Ai chat down, the world is over

kljafgg9r0@lemmy.world · 5 months ago

Ai chat down, the world is over

Petra@lemmy.world · 5 months ago

The Perchance AI chat can be run on Perchance only. But there are many alternatives out there such as SillyTavern or Talemate. Both can either connect with AI models through API keys or if you run locally.

DemifiendQueen@lemmy.world · 5 months ago

Well, then I have good news for you, the chat is down because it is being upgraded after 1.5 years with the new Llama 3. So you just need to wait and be happy because if we are lucky and it is Llama 3.3, we could have 128k tokens context instead of the shitty 4k tokens or at least 10k or 20k that would make it possible to finally have lores and world building, so goodbye to goldfish memory issues. But “let’s not get ahead of ourselves”. lol Speaking about running LLM locally. I have an RTX 3060, and it takes a minute to get an answer, which is why I generate images locally with comfy and use Perchance for roleplay…so you are fucked.

GrumblePuss@lemmy.world · edit-2 5 months ago

The token length (context window) is not directly linked to the model currently in use. There also needs to be enough VRAM, which costs more money to host. Unless the dev finds some way to reduce VRAM usage and/or finds a better deal for hosting with more VRAM, then the context isn’t going to be increased by just changing the model used. Also, where did you hear it’s going to be Llama 3 or 3.3? Neither of those are much of an upgrade.

DemifiendQueen@lemmy.world · 5 months ago

I know, but if a model can’t handle, let’s say 10k tokens, expanding the current shitty 4k tokens to 10K will mean nothing, that’s why it’s important to have a model with a bigger token number. About the newest model being Llama 3 is a long story. Check other posts mentioning the update; the owner talked about that about half a year ago.

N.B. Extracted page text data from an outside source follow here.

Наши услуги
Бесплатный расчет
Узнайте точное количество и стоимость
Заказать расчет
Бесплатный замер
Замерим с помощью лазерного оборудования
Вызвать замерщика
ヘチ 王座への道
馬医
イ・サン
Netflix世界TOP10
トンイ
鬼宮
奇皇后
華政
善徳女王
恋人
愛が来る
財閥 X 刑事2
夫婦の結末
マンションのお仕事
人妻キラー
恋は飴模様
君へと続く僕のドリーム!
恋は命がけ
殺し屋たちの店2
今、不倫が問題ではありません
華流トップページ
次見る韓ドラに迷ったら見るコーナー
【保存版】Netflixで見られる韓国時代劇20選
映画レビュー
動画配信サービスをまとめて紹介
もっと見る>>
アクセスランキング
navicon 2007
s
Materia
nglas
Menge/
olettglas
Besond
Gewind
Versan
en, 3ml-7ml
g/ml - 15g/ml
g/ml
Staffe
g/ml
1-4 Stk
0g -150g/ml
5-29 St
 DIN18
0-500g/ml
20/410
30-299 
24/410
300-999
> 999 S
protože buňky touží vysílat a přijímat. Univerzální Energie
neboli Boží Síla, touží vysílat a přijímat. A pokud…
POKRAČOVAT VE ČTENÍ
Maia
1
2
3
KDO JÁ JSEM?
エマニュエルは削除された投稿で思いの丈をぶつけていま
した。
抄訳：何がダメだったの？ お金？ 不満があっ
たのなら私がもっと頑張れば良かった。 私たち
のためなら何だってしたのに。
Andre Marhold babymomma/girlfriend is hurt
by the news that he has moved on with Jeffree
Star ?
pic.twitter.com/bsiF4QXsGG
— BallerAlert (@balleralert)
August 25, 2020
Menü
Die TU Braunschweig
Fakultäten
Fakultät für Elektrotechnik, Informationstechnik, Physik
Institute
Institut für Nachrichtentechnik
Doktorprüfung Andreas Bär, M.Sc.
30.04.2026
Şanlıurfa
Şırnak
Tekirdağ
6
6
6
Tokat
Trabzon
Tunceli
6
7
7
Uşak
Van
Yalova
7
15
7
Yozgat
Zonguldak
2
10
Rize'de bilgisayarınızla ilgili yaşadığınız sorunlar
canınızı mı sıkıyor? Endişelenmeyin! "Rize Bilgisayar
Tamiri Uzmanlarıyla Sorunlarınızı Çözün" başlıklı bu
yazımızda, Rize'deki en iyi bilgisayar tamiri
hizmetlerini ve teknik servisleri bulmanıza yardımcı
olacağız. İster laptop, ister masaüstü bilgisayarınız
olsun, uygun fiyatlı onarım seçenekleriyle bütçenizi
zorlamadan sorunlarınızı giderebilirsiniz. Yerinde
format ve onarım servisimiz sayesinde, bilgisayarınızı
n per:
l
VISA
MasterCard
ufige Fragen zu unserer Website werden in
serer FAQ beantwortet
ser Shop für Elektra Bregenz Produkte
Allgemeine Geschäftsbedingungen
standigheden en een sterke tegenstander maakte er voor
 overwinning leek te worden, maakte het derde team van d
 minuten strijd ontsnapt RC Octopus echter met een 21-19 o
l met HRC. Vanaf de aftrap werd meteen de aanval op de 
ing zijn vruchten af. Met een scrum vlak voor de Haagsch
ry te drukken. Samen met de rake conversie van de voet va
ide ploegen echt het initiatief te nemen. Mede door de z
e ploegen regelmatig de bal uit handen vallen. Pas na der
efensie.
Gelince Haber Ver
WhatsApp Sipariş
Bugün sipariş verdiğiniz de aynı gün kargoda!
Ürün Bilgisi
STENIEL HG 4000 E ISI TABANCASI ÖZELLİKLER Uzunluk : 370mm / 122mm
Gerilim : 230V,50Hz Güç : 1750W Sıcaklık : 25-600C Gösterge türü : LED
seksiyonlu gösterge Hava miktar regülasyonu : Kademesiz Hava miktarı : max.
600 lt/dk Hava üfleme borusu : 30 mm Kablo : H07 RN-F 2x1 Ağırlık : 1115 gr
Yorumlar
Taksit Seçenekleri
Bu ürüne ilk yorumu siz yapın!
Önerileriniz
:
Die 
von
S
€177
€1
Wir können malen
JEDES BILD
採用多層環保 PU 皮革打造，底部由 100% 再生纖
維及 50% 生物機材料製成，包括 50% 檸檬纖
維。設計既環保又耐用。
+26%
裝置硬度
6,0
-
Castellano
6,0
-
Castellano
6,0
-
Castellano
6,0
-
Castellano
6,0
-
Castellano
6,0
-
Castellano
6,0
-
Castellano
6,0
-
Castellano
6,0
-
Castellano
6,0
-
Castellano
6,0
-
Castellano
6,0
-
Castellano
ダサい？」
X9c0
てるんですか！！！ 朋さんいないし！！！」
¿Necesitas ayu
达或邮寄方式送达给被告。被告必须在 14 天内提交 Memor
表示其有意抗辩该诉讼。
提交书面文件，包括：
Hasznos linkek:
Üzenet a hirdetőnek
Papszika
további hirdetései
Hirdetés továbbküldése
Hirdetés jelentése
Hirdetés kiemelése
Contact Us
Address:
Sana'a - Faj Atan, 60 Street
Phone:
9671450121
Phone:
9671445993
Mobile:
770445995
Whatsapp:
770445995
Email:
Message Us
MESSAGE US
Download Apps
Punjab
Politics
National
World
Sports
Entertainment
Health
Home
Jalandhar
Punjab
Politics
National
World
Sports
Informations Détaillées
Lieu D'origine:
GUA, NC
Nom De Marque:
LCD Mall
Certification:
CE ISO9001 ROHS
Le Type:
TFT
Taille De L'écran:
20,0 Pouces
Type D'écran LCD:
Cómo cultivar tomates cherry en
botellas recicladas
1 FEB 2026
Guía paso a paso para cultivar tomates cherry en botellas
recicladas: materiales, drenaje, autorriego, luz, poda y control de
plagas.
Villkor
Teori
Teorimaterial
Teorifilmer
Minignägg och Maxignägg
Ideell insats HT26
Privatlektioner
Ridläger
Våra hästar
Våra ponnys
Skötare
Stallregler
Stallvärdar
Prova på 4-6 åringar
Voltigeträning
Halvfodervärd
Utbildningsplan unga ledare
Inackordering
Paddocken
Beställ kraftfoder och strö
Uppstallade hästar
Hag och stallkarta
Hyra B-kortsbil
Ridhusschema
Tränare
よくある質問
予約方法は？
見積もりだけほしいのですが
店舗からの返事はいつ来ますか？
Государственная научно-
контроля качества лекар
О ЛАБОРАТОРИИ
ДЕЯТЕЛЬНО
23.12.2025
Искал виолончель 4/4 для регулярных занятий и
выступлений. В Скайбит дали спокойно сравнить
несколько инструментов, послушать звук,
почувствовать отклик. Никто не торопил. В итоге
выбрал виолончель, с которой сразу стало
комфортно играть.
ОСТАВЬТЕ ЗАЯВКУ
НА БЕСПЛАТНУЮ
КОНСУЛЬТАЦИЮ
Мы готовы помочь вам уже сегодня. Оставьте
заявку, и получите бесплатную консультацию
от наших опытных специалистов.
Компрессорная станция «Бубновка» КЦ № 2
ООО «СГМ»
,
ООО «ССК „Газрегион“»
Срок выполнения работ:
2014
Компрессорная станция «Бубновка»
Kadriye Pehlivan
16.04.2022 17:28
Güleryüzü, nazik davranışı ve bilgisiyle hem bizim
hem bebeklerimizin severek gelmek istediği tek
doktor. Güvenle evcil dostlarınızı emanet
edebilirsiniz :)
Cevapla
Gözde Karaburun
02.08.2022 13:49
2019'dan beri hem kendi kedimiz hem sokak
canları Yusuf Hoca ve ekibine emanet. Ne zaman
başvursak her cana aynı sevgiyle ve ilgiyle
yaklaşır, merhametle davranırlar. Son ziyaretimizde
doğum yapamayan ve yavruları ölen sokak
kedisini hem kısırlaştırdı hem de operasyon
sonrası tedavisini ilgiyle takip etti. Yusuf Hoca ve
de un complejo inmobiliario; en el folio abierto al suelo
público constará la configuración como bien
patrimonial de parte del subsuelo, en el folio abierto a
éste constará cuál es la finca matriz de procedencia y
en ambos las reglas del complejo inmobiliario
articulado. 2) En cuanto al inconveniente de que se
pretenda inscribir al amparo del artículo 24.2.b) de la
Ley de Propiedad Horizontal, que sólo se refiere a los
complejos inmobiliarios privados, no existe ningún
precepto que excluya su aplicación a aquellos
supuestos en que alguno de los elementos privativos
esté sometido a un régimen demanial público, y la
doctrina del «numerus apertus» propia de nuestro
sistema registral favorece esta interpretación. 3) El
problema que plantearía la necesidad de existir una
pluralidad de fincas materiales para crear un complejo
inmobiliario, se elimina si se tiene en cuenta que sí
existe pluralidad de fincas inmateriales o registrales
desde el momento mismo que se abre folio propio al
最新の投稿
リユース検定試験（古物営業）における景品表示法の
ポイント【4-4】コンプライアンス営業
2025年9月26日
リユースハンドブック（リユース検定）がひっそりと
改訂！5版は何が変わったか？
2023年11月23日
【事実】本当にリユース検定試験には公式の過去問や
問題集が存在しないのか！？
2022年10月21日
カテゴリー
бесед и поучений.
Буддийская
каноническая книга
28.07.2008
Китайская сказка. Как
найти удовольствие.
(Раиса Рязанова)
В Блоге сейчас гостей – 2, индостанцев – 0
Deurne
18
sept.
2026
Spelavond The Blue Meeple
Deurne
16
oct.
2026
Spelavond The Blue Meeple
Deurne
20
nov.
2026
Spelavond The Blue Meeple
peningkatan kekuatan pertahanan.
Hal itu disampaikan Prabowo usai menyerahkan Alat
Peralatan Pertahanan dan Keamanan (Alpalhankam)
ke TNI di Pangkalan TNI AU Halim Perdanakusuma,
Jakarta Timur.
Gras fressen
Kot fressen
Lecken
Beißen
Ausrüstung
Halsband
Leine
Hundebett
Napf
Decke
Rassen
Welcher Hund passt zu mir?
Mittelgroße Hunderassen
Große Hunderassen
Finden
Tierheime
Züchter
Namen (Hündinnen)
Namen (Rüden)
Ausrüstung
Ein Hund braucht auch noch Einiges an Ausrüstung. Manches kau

GrumblePuss@lemmy.world · 5 months ago

You clearly don’t know, otherwise you wouldn’t be saying that Llama 3 has a bigger token count. The two are not related. Token count is directly related to how much VRAM you through at the model (barring special exceptions like Gemini 2.5 and some special builds using ROPE to extend context).

I also took a look at the dev’s post history. At no point do they make mention of what model they plan to use. The only references to Llama are old mentions of the reddit channel “Local Llama” and stating that the current model is a popular 70b variant. That’s it.